Facile? Sì, a dirsi più che a farsi per diversi motivi.

Va sottolineato che quando si opera con questa modalità si può assistere, almeno nelle fasi iniziali del lavoro, ad un incremento del comportamento problema che si sta tentando di eliminare, oppure possono emergere ulteriori comportamenti disfunzionali nei soggetti, spesso anche di tipo aggressivo. Pertanto, la fase iniziale del lavoro è estremamente delicata e complessa e risulta fondamentale non rinforzare mai, nemmeno una singola volta, il comportamento che si sta tentando di eliminare, altrimenti non solo risulterà difficile estinguerlo ma esso potrà aumentare di frequenza e di gravità.

Come detto precedentemente quando si lavora sull’estinzione dei comportamenti problema è fondamentale procedere nell’insegnamento di comportamenti più funzionali, che permettano all’individuo di ottenere la medesima risposta. Tali comportamenti vanno necessariamente rinforzati al fine di far sì che entrino nel repertorio comportamentale dell’individuo, consentendogli di relazionarsi e di agire in maniera più funzionale all’interno dei vari contesti di vita.

Tutto questo ci porta a considerare come sia estremamente complesso agire ed intervenire sui comportamenti problema.

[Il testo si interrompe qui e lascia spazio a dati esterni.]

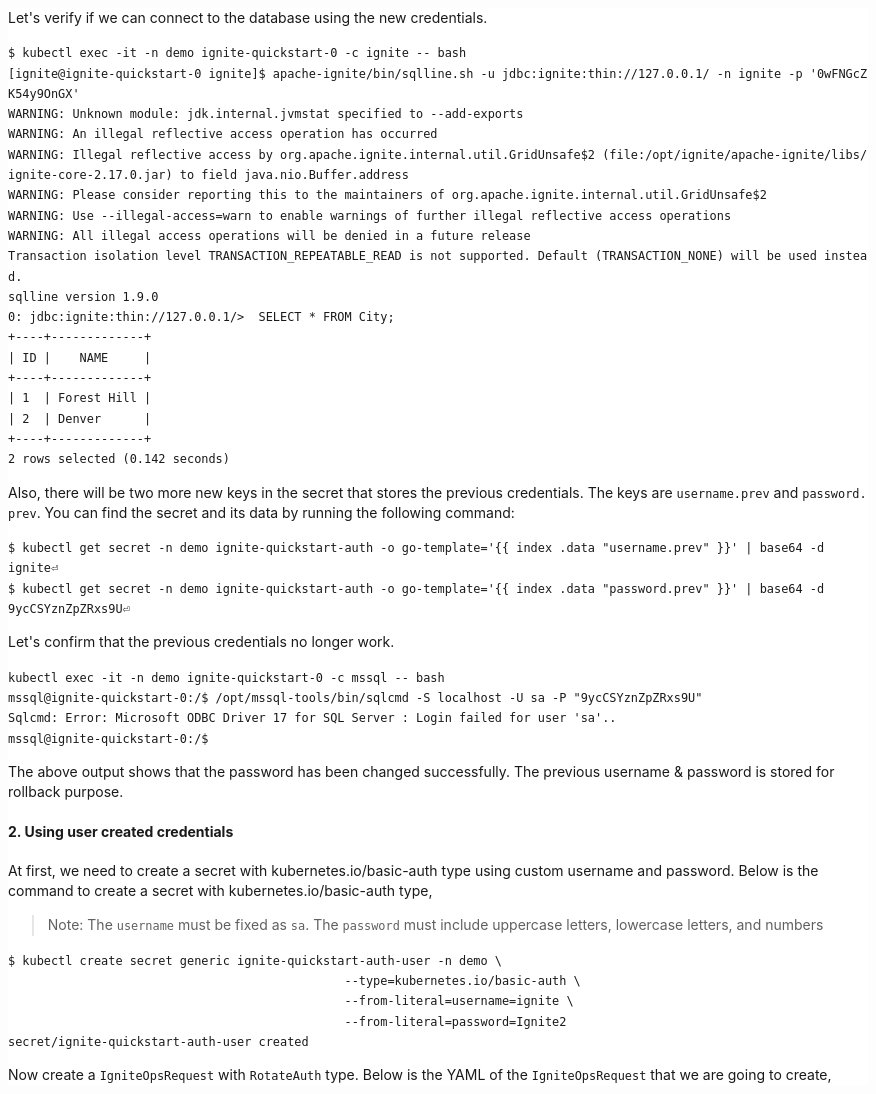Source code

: Let's verify if we can connect to the database using the new credentials.

```shell
$ kubectl exec -it -n demo ignite-quickstart-0 -c ignite -- bash
[ignite@ignite-quickstart-0 ignite]$ apache-ignite/bin/sqlline.sh -u jdbc:ignite:thin://127.0.0.1/ -n ignite -p '0wFNGcZK54y9OnGX'
WARNING: Unknown module: jdk.internal.jvmstat specified to --add-exports
WARNING: An illegal reflective access operation has occurred
WARNING: Illegal reflective access by org.apache.ignite.internal.util.GridUnsafe$2 (file:/opt/ignite/apache-ignite/libs/ignite-core-2.17.0.jar) to field java.nio.Buffer.address
WARNING: Please consider reporting this to the maintainers of org.apache.ignite.internal.util.GridUnsafe$2
WARNING: Use --illegal-access=warn to enable warnings of further illegal reflective access operations
WARNING: All illegal access operations will be denied in a future release
Transaction isolation level TRANSACTION_REPEATABLE_READ is not supported. Default (TRANSACTION_NONE) will be used instead.
sqlline version 1.9.0
0: jdbc:ignite:thin://127.0.0.1/>  SELECT * FROM City;
+----+-------------+
| ID |    NAME     |
+----+-------------+
| 1  | Forest Hill |
| 2  | Denver      |
+----+-------------+
2 rows selected (0.142 seconds)

```

Also, there will be two more new keys in the secret that stores the previous credentials. The keys are `username.prev` and `password.prev`. You can find the secret and its data by running the following command:

```shell
$ kubectl get secret -n demo ignite-quickstart-auth -o go-template='{{ index .data "username.prev" }}' | base64 -d
ignite⏎                                                    
$ kubectl get secret -n demo ignite-quickstart-auth -o go-template='{{ index .data "password.prev" }}' | base64 -d
9ycCSYznZpZRxs9U⏎                              
```
Let's confirm that the previous credentials no longer work.
```shell
kubectl exec -it -n demo ignite-quickstart-0 -c mssql -- bash
mssql@ignite-quickstart-0:/$ /opt/mssql-tools/bin/sqlcmd -S localhost -U sa -P "9ycCSYznZpZRxs9U"
Sqlcmd: Error: Microsoft ODBC Driver 17 for SQL Server : Login failed for user 'sa'..
mssql@ignite-quickstart-0:/$ 

```
The above output shows that the password has been changed successfully. The previous username & password is stored for rollback purpose.
#### 2. Using user created credentials

At first, we need to create a secret with kubernetes.io/basic-auth type using custom username and password. Below is the command to create a secret with kubernetes.io/basic-auth type,
> Note: The `username` must be fixed as `sa`. The `password` must include uppercase letters, lowercase letters, and numbers
```shell
$ kubectl create secret generic ignite-quickstart-auth-user -n demo \
                                               --type=kubernetes.io/basic-auth \
                                               --from-literal=username=ignite \
                                               --from-literal=password=Ignite2
secret/ignite-quickstart-auth-user created

```
Now create a `IgniteOpsRequest` with `RotateAuth` type. Below is the YAML of the `IgniteOpsRequest` that we are going to create,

Risulta pertanto fondamentale che tutti i professionisti coinvolti sui singoli casi siano adeguatamente formati e che svolgano i loro interventi in maniera coerente e coordinata in stretta collaborazione con i genitori veri responsabili del percorso di vita della persona autistica. Ed è su questo che puntano i professionisti dei centri Bolle Blu di Cascina Bianca: rendere sempre più forte il legame e la collaborazione tra i vari adulti che si prendono cura del bambino.